* EXERCISE GOAL: Count the lines below that contain "layout". Give only the number.

○ ○ ○ ○

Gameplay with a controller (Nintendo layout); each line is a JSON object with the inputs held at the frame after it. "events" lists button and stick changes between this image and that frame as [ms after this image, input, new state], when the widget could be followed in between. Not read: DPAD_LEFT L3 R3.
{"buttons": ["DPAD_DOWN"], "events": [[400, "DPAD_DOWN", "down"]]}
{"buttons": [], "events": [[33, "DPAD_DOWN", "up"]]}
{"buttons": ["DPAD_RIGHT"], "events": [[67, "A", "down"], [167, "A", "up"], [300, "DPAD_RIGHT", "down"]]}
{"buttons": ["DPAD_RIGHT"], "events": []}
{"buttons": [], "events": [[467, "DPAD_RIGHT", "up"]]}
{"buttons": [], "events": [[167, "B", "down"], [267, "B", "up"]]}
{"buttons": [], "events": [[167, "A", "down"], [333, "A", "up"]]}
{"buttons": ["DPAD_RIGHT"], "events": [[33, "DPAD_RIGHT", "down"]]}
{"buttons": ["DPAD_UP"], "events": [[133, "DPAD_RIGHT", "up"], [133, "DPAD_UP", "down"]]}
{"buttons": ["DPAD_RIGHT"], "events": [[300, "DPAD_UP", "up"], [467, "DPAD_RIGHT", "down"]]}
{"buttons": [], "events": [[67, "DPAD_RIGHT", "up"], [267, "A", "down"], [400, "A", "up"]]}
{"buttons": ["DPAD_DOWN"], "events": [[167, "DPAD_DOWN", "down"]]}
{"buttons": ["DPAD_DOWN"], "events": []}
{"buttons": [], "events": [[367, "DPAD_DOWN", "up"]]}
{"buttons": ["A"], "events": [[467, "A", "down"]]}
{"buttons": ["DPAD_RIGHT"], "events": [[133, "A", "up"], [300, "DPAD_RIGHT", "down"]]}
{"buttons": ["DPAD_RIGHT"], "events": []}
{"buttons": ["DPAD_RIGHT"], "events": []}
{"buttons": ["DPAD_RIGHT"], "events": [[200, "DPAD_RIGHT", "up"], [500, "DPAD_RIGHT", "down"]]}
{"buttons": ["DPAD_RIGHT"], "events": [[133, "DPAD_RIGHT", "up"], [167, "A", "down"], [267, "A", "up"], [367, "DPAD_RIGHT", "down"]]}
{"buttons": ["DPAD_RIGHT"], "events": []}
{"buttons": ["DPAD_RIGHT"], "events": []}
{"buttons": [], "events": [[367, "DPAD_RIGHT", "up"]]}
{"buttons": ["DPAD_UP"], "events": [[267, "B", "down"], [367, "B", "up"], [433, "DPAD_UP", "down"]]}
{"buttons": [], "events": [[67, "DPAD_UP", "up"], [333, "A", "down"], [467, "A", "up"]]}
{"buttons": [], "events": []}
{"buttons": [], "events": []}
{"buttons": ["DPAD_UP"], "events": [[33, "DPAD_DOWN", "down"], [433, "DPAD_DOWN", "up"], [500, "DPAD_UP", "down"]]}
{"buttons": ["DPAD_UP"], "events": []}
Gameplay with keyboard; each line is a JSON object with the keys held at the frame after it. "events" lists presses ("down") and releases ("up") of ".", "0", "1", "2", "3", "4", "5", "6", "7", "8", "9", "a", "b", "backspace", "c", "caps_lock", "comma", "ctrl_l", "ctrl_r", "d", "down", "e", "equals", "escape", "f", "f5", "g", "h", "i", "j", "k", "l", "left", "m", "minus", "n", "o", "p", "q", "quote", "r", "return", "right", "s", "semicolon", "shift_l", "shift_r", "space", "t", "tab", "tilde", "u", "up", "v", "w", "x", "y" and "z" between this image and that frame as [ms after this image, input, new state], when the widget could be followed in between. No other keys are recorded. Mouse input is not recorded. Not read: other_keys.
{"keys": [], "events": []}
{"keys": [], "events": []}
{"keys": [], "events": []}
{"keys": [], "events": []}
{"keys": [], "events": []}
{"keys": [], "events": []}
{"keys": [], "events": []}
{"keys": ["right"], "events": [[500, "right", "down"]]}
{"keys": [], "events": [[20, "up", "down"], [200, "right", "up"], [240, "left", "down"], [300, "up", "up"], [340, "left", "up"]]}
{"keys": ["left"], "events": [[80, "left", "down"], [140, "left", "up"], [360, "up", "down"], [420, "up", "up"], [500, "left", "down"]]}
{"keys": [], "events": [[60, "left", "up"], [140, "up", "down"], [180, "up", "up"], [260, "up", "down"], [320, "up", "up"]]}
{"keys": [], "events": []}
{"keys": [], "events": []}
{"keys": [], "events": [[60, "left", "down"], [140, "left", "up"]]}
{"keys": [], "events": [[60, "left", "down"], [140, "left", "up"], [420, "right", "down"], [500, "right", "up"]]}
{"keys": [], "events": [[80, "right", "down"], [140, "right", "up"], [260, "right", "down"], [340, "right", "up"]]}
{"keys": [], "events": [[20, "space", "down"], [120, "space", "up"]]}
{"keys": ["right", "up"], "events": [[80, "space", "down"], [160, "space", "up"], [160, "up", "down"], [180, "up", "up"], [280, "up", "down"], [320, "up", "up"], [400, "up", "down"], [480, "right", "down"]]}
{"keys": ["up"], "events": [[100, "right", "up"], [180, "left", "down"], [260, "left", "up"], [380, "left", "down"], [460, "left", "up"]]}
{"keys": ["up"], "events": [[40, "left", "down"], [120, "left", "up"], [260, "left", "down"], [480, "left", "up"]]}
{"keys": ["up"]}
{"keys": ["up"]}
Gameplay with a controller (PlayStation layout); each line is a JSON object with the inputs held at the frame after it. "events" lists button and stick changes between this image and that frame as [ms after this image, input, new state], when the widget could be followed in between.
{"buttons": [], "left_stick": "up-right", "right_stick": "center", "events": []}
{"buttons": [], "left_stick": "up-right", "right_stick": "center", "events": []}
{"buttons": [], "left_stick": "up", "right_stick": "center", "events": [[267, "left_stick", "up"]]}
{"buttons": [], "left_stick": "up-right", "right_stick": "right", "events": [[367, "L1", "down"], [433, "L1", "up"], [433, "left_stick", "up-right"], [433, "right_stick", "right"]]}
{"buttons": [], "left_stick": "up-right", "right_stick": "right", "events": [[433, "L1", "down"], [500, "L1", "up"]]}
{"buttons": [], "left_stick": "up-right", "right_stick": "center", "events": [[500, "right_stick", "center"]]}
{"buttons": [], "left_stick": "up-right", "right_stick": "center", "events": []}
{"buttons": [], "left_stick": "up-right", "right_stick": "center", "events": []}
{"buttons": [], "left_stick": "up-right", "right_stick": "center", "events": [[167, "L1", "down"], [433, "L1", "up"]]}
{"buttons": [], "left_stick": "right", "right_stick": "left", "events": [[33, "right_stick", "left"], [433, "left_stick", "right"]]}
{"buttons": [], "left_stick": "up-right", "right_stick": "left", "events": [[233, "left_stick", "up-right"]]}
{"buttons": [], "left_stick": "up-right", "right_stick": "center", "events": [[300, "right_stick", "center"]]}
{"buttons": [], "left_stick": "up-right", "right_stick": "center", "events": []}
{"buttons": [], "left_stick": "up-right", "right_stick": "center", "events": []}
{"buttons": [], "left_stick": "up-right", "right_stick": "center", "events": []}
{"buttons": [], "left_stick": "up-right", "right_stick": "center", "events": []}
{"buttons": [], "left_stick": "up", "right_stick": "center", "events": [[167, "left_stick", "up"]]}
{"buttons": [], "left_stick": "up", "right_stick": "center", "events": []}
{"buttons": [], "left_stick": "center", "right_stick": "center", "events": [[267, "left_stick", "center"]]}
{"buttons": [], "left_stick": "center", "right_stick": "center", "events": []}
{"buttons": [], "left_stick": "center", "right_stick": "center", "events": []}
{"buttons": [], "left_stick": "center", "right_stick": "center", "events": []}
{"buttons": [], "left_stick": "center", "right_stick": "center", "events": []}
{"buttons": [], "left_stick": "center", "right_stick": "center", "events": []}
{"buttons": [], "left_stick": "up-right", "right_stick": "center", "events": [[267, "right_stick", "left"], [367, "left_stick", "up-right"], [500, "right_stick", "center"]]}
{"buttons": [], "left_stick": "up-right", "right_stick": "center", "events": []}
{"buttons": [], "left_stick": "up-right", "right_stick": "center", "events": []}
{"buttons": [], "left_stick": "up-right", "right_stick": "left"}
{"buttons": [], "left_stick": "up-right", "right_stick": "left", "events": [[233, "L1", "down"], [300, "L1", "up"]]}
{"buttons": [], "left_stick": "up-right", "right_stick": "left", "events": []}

○ ○ ○ ○

* RESULT FOR THIS EXERCISE: 2